→ **REQUIRED TASKS**:
1. In the FCRA article, what position did Genesis Healthcare hire Doris Ramos to fill?
2. Retype the part of the FCRA article that begins at the words "FCRA Compliance and" and stops after the words "from this case.", keeping every word and mark unchanged.

→ **EXTRACT TO READ**:

....................

FCRA Compliance and the Genesis Healthcare Case
The Fair Credit Reporting Act (FCRA) is a federal law that regulates the collection dissemination, and use of consumer information, including background checks and credit reporting. Over the past year, there has been a “swelling tide” of FCRA litigation against employers for improper use of background checks. Earlier this month, Genesis Healthcare, one of the largest nursing home chains in America, was sued for using background checks in a way that violates the FCRA. While background checks can be a risk mitigation tool in protecting a healthcare organization’s patients and staff, not following the proper protocol can have costly consequences for the employer.
Let’s take a look at the recent Genesis Healthcare case and what employers can learn from this case.
Ramos v. Genesis Healthcare: The Claims
In July 2014, Genesis Healthcare hired the plaintiff, Doris Ramos, to work as an occupational therapist but rescinded the job offer after a background check. Ramos claims that Genesis never provided her with a copy of the background report or a statement of her rights. Ramos also claims that the background check inaccurately stated she had a felony conviction. Therefore, she also filed an individual complaint against Genesis’ background check provider. Ramos’ complaints concern the FCRA’s adverse action requirements and obligations for employers.
The Importance of a Compliant Adverse Action Process
The main takeaway from the Genesis case is that employers should adhere to the FCRA’s requirements regarding an adverse action process. But what exactly does a compliant process look like? The Federal Trade Commission (FTC), who enforces the FCRA, published an article on their website that is a great read for employers. The FCRA has requirements both before and after taking an adverse action.

....................

[Stored data entries]

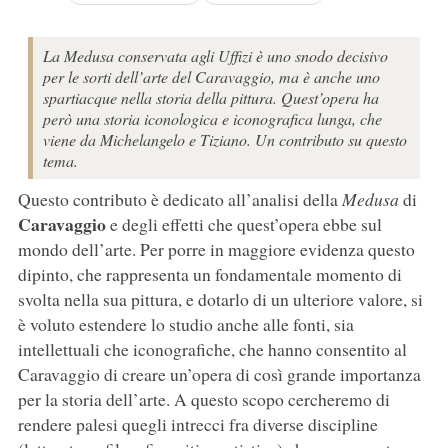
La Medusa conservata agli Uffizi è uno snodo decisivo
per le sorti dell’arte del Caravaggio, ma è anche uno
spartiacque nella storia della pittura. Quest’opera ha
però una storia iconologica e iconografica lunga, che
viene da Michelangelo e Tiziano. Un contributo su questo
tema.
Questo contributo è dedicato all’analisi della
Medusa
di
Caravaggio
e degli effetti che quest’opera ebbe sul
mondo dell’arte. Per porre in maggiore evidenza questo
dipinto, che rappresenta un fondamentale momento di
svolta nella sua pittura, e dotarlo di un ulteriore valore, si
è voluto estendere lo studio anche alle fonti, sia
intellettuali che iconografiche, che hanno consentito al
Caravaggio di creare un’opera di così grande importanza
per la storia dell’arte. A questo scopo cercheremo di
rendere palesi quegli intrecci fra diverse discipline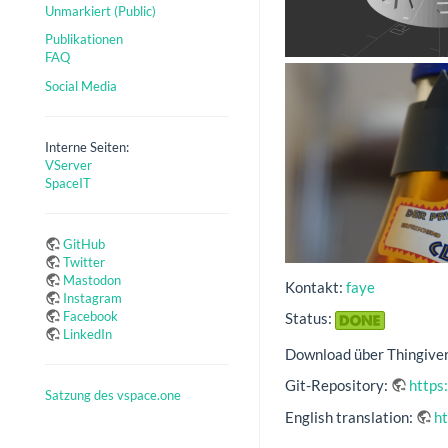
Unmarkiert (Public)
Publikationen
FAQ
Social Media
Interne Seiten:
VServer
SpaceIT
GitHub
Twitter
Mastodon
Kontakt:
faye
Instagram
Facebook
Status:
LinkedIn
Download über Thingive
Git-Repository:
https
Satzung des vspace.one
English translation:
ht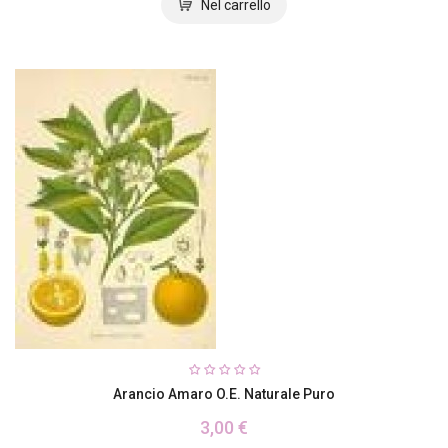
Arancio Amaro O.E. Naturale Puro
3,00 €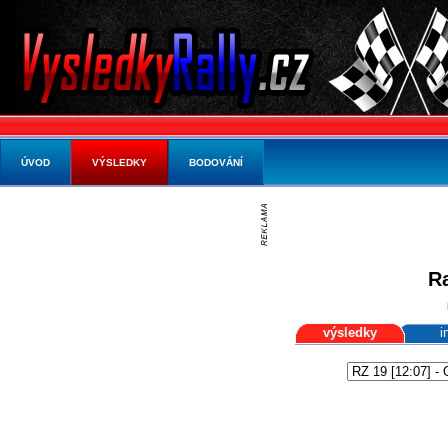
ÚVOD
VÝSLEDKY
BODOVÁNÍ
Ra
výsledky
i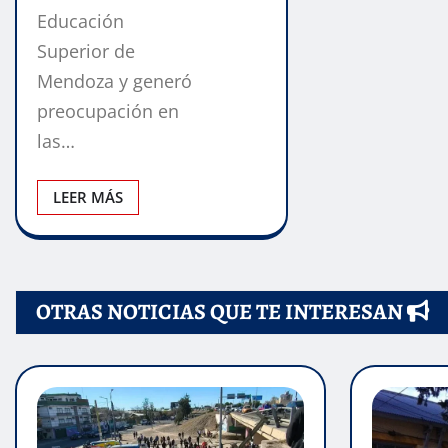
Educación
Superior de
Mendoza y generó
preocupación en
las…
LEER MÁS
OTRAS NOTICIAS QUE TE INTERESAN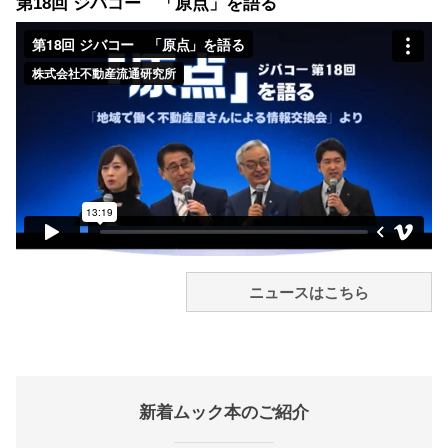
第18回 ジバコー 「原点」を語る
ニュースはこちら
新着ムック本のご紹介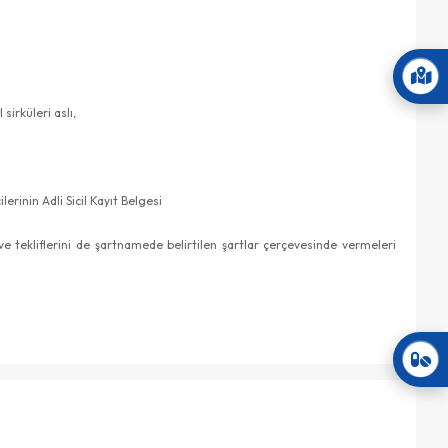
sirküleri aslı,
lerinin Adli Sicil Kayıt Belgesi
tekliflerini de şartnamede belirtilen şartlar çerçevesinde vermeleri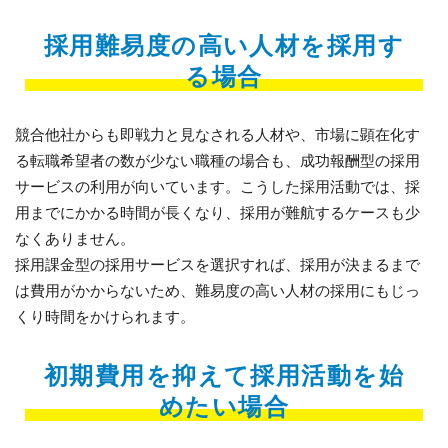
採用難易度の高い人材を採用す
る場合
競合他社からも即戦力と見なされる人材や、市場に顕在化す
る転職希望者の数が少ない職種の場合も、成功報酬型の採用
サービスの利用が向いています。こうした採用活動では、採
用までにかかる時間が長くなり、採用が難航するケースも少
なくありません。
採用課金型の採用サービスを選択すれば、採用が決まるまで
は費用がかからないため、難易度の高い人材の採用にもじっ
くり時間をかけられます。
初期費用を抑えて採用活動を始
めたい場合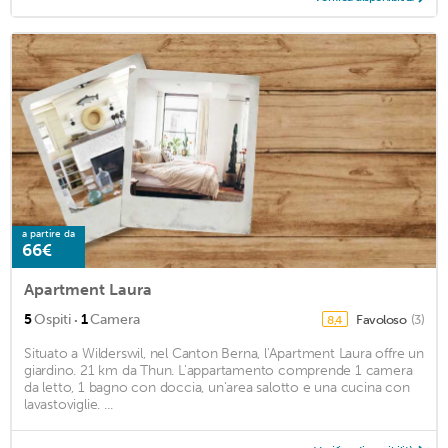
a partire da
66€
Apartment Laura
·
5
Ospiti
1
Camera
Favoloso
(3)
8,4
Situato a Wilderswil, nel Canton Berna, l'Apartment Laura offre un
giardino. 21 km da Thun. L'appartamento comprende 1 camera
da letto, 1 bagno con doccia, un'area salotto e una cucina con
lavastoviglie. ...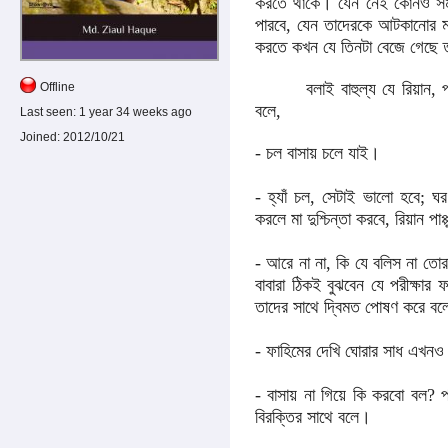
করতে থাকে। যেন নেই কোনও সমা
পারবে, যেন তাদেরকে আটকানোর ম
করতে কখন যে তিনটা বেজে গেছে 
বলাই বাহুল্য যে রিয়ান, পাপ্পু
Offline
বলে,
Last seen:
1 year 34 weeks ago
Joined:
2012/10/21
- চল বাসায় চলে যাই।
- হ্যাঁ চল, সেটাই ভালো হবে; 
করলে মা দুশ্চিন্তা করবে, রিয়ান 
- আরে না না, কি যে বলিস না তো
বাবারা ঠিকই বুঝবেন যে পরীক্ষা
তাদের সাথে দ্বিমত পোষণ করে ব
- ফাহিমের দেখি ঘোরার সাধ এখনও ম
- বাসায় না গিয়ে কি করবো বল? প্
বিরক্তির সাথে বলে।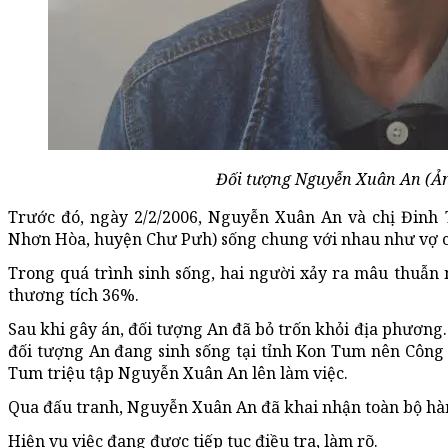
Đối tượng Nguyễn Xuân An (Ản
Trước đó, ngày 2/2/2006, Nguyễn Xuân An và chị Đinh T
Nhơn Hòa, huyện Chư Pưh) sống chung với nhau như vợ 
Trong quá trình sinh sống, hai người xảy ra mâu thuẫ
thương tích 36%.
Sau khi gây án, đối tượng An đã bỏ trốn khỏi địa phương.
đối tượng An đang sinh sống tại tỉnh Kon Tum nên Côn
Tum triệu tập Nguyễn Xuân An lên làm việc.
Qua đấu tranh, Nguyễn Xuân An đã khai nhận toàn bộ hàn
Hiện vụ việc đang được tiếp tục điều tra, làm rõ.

....................

→ **ANSWERS FOR EACH ITEM**:
1. She was hired to work as an occupational therapist.

2.
FCRA Compliance and the Genesis Healthcare Case
The Fair Credit Reporting Act (FCRA) is a federal law that regulates the collection dissemination, and use of consumer information, including background checks and credit reporting. Over the past year, there has been a “swelling tide” of FCRA litigation against employers for improper use of background checks. Earlier this month, Genesis Healthcare, one of the largest nursing home chains in America, was sued for using background checks in a way that violates the FCRA. While background checks can be a risk mitigation tool in protecting a healthcare organization’s patients and staff, not following the proper protocol can have costly consequences for the employer.
Let’s take a look at the recent Genesis Healthcare case and what employers can learn from this case.